Проблема соотношения «жанра» и «антижанра», связанная с влиянием эпохи на изменение, подчас кардинальное, жанровой определенности литературного произведения, особенно актуальна сегодня в связи с попыткой понять и объяснить обилие антиутопических романов, наводнивших периодику. К тому же появление антиномий в рамках одного литературного жанра вполне может стать закономерным в отношении других жанровых образований. Отсюда возникает необходимость исследовать переход утопии в антиутопию, механизм этого процесса и причины его.
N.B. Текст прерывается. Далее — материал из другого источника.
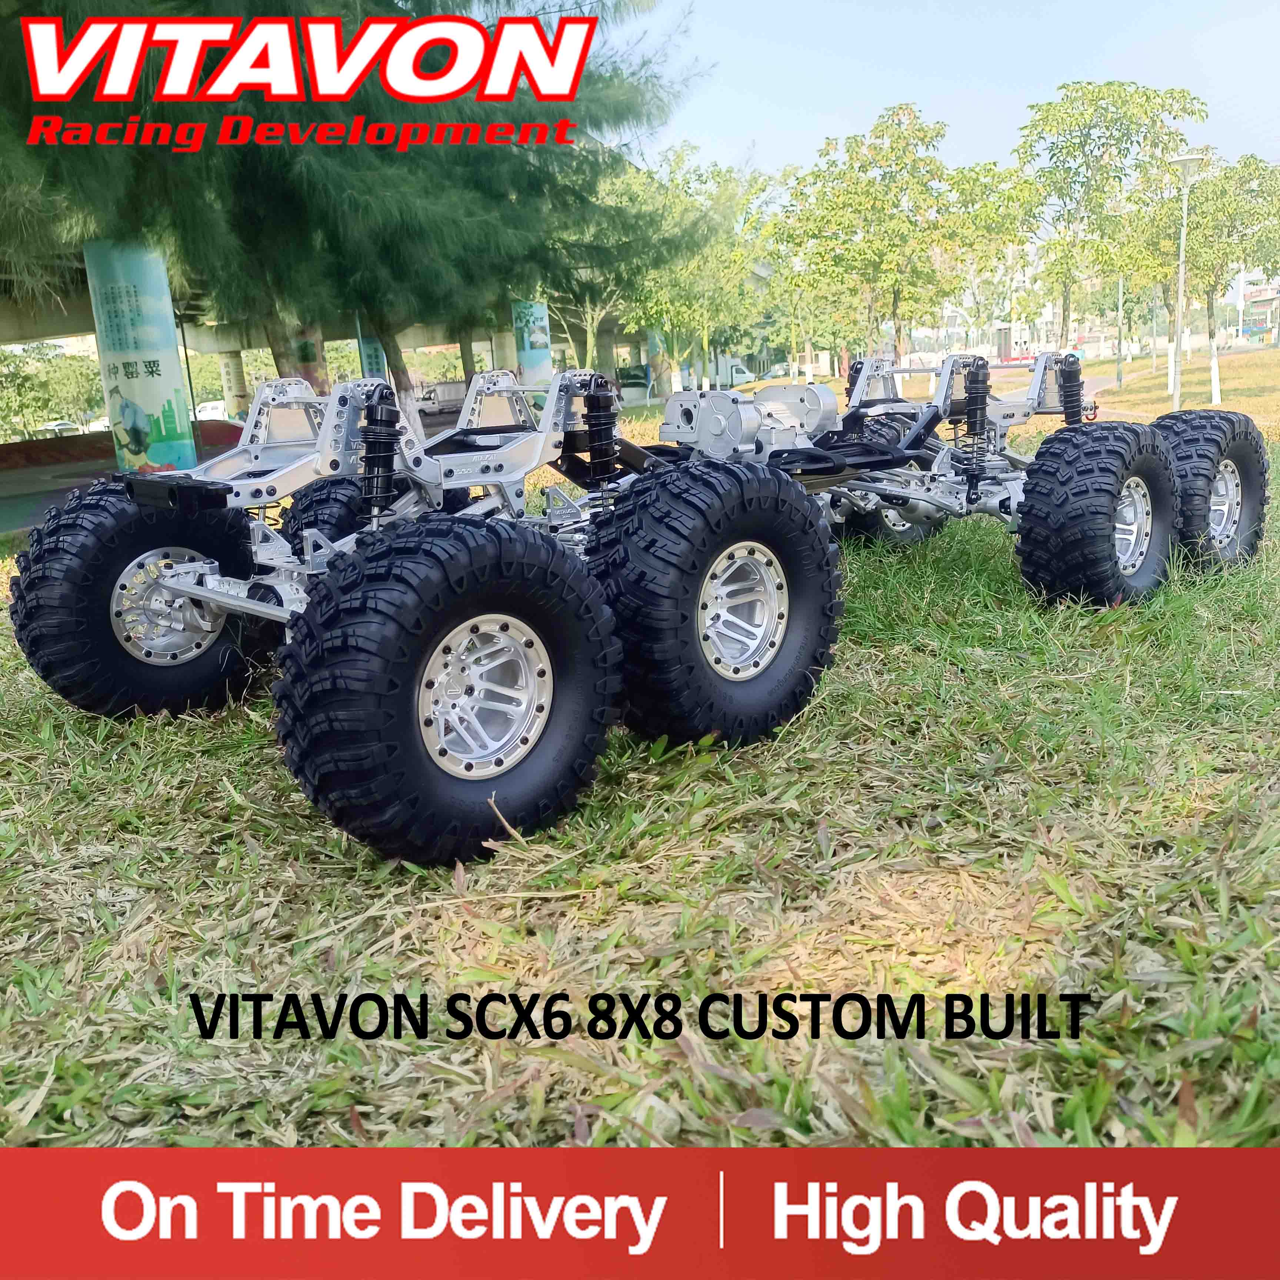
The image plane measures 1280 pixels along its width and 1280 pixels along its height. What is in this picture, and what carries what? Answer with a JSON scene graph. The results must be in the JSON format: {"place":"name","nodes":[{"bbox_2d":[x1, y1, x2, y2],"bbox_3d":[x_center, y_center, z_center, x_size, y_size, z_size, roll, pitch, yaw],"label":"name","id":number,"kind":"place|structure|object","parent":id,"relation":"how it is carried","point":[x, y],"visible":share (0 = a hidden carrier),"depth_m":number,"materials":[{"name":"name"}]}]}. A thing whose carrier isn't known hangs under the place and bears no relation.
{"place":"outdoors","nodes":[
{"label":"outdoors","id":0,"kind":"place"},
{"bbox_2d":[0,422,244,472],"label":"low wall","id":1,"kind":"structure","parent":0,"point":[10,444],"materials":[{"name":"red"}]},
{"bbox_2d":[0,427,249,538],"label":"pavement","id":2,"kind":"structure","parent":0,"point":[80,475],"materials":[{"name":"grey concrete"}]},
{"bbox_2d":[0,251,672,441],"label":"building","id":3,"kind":"structure","parent":0,"point":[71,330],"depth_m":28.44,"materials":[{"name":"concrete"}]},
{"bbox_2d":[0,335,1279,1164],"label":"lawn","id":4,"kind":"structure","parent":0,"point":[644,1058],"materials":[{"name":"green plant"}]},
{"bbox_2d":[266,315,330,394],"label":"pillar","id":5,"kind":"structure","parent":4,"relation":"on","point":[297,370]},
{"bbox_2d":[0,0,713,440],"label":"pine tree","id":6,"kind":"object","parent":4,"relation":"on","point":[254,66],"visible":0.84,"depth_m":10.04,"materials":[{"name":"plant"}]},
{"bbox_2d":[358,335,387,381],"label":"pillar","id":7,"kind":"structure","parent":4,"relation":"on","point":[373,345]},
{"bbox_2d":[510,299,553,389],"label":"pillar","id":8,"kind":"structure","parent":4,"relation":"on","point":[540,357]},
{"bbox_2d":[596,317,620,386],"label":"pillar","id":9,"kind":"structure","parent":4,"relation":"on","point":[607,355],"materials":[{"name":"grey concrete"}]},
{"bbox_2d":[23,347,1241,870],"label":"toy truck chassis","id":10,"kind":"object","parent":4,"relation":"on","point":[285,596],"visible":0.7,"depth_m":3.40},
{"bbox_2d":[10,477,278,720],"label":"wheel","id":11,"kind":"object","parent":10,"relation":"attached to","point":[89,559],"visible":0.77,"depth_m":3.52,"materials":[{"name":"black rubber"}]},
{"bbox_2d":[278,475,374,548],"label":"tire","id":12,"kind":"object","parent":10,"relation":"attached to","point":[327,500],"visible":0.27,"depth_m":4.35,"materials":[{"name":"black rubber"}]},
{"bbox_2d":[272,511,622,867],"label":"wheel","id":13,"kind":"object","parent":10,"relation":"attached to","point":[388,633],"visible":0.98,"depth_m":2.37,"materials":[{"name":"black rubber"}]},
{"bbox_2d":[589,455,847,746],"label":"wheel","id":14,"kind":"object","parent":10,"relation":"attached to","point":[793,546],"visible":0.96,"depth_m":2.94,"materials":[{"name":"black rubber"}]},
{"bbox_2d":[827,415,945,549],"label":"wheel","id":15,"kind":"object","parent":10,"relation":"attached to","point":[867,528],"visible":0.32,"depth_m":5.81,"materials":[{"name":"black rubber"}]},
{"bbox_2d":[1015,420,1179,608],"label":"wheel","id":16,"kind":"object","parent":10,"relation":"attached to","point":[1113,460],"visible":0.97,"depth_m":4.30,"materials":[{"name":"black rubber"}]},
{"bbox_2d":[1152,407,1268,572],"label":"wheel","id":17,"kind":"object","parent":10,"relation":"attached to","point":[1205,441],"visible":0.65,"depth_m":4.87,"materials":[{"name":"black rubber"}]},
{"bbox_2d":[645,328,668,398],"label":"pillar","id":18,"kind":"structure","parent":4,"relation":"on","point":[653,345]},
{"bbox_2d":[610,144,777,398],"bbox_3d":[1.051,-8.944,31.192,5.022,6.790,4.953,10,19,43],"label":"tree","id":19,"kind":"object","parent":4,"relation":"on","point":[720,178],"visible":0.82,"depth_m":30.42,"materials":[{"name":"green plant"}]},
{"bbox_2d":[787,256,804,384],"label":"lamp post","id":20,"kind":"object","parent":4,"relation":"on","point":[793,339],"visible":0.95,"depth_m":33.86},
{"bbox_2d":[777,104,967,365],"bbox_3d":[4.719,-7.634,25.082,3.840,5.875,3.881,-15,18,-43],"label":"tree","id":21,"kind":"object","parent":4,"relation":"on","point":[867,221],"visible":0.99,"depth_m":24.37,"materials":[{"name":"green plant"}]},
{"bbox_2d":[928,159,1039,351],"bbox_3d":[8.532,-9.116,31.240,3.699,5.748,3.670,9,18,41],"label":"tree","id":22,"kind":"object","parent":4,"relation":"on","point":[997,221],"visible":0.78,"depth_m":30.47,"materials":[{"name":"green plant"}]},
{"bbox_2d":[1013,82,1199,360],"bbox_3d":[9.419,-8.163,25.657,3.866,6.183,3.850,9,18,41],"label":"tree","id":23,"kind":"object","parent":4,"relation":"on","point":[1107,85],"visible":0.97,"depth_m":24.73,"materials":[{"name":"green plant"}]},
{"bbox_2d":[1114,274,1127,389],"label":"pole","id":24,"kind":"object","parent":4,"relation":"on","point":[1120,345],"visible":0.86,"depth_m":32.63,"materials":[{"name":"metal"}]},
{"bbox_2d":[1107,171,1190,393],"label":"tree","id":25,"kind":"object","parent":4,"relation":"on","point":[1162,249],"visible":0.66,"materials":[{"name":"green plant"}]},
{"bbox_2d":[1165,153,1206,420],"bbox_3d":[7.910,-5.077,18.050,0.593,3.722,0.564,-2,13,1],"label":"lamp post","id":26,"kind":"object","parent":4,"relation":"on","point":[1187,159],"visible":0.99,"depth_m":18.00,"materials":[{"name":"metal"}]},
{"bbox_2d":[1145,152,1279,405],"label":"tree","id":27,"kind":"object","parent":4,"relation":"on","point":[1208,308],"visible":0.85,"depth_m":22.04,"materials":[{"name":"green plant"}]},
{"bbox_2d":[590,0,1279,183],"label":"sky","id":28,"kind":"structure","parent":0,"point":[1046,72],"materials":[{"name":"blue"}]},
{"bbox_2d":[1234,274,1279,343],"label":"building","id":29,"kind":"structure","parent":0,"point":[1272,299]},
{"label":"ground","id":30,"kind":"structure","parent":0},
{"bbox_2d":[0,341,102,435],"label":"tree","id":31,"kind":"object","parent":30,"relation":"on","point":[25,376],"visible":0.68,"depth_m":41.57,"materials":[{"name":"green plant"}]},
{"bbox_2d":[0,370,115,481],"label":"bush","id":32,"kind":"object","parent":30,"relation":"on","point":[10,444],"visible":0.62,"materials":[{"name":"green plant"}]},
{"bbox_2d":[34,418,84,438],"bbox_3d":[-22.216,-7.646,47.611,1.654,1.480,4.622,-2,13,1],"label":"car","id":33,"kind":"object","parent":30,"relation":"on","point":[59,426],"visible":0.47,"depth_m":46.33,"materials":[{"name":"white metal"}]},
{"bbox_2d":[83,240,200,479],"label":"pillar","id":34,"kind":"structure","parent":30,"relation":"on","point":[163,398],"depth_m":12.12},
{"bbox_2d":[193,399,228,421],"bbox_3d":[-16.030,-8.347,47.564,1.955,1.699,5.091,1,14,13],"label":"car","id":35,"kind":"object","parent":30,"relation":"on","point":[215,410],"visible":0.42,"depth_m":45.99,"materials":[{"name":"white metal"}]},
{"bbox_2d":[219,348,248,420],"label":"pillar","id":36,"kind":"structure","parent":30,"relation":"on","point":[236,373],"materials":[{"name":"white concrete"}]},
{"bbox_2d":[414,379,466,413],"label":"truck","id":37,"kind":"object","parent":30,"relation":"on","point":[434,392],"visible":0.57,"depth_m":39.72,"materials":[{"name":"white metal"}]},
{"bbox_2d":[489,323,519,374],"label":"pillar","id":38,"kind":"structure","parent":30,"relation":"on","point":[501,348],"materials":[{"name":"concrete"}]},
{"bbox_2d":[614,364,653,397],"label":"car","id":39,"kind":"object","parent":30,"relation":"on","point":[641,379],"visible":0.59,"depth_m":47.11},
{"bbox_2d":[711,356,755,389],"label":"truck","id":40,"kind":"object","parent":30,"relation":"on","point":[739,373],"visible":0.53,"depth_m":53.23,"materials":[{"name":"white metal"}]}
]}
Несмотря на то, что этот вопрос уже был поставлен в литературоведении, критика, как правило, сводила суть проблемы к зависимости литературной утопии от социальной. Подобный взгляд – извне, - безусловно, необходим, ибо он помогает понять закономерность, историческую обусловленность внутрижанровой трансформации. Но постичь сам механизм такого преобразования, объяснить природу литературного феномена можно только изнутри, из самого жанра.
И тут более плодотворным является путь не противо-, а сопоставления утопии и антиутопии, попытка увидеть их общность. На эту мысль наводит нас сам литературный материал.
В русском народном менталитете, который за много веков стал православным, хотя и сохранил языческие остатки, выработалось несколько стержневых понятий, мощно воздействующих на мировоззрение, на поведение, на чувства. Отмечу представления об Антихристе, о дьяволе, постоянно захватывающем сферы человеческой жизни, поэтому человек постоянно нуждается в напряженной чуткости к проискам беса и в тяжелой борьбе с ним; потом — представление об Апокалипсисе, как бы о кульминации дьявольских успехов и об окончательном низвержении Антихриста; представление о чуде как о главной божественной акции, помогающей людям: успех достигается не целенаправленной деятельностью, не упорным трудом, а молитвенными обращениями к Богу и Его мгновенными действиями воспомоществования; наконец, представление о рае и вечной жизни в очень бытовизированном виде.
Все эти черты можно найти в мировоззрении, поведении, психологии самого Федора Михайловича Достоевского, в ткани его художественных и публицистических произведений (например, обильные в его жизни и творчестве сюжеты игры, выигрыша, проигрыша — прямое отражение чуда; не говоря уже о многочисленных коллизиях «вдруг»).
Притягательность текстов Федора Михайловича безгранична. Они завораживают, околдовывают. Они продолжают влиять на ход мыслей и общее самоощущение жизни долгое время после того, как были прочитаны. Читая про сложные, изломанные судьбы его героев, мы отнюдь не являемся наблюдателями – напротив, мы вживаемся в них, чувствуем их боль, страдания, сомнения, и кажется порой, что мы понимаем их лучше, чем самое себя. Чтение художественного текста – процесс очень личный и интимный, и его влияние на внутреннюю жизнь человека по сей день не вполне изучено.
Одно бесспорно – молчаливый собеседник, каковым является хорошая книга, становится на какое-то время и авторитетом, и даже примером – как, оказывается, можно жить, мыслить, переживать. И чем талантливее написан текст, тем сильнее обаяние героев, независимо от того, какие ценности он декларирует.
Художественная книга – это не учебник, где все написано прямо и потому можно так же прямо все оспорить и опровергнуть. Здесь все значительно тоньше, в книге можно «заразиться» идеями и ценностями, минуя «рацио», на эмоциональном, а может, даже на подсознательном уровне, через очарование и красоту. Мы наблюдаем героев не со стороны, а как бы изнутри (в этом одна из особенностей стиля Достоевского), и само собой, «читая» мысли героев, мы практически становимся ими, не задаваясь вопросами, а каково приходится с ними другим людям.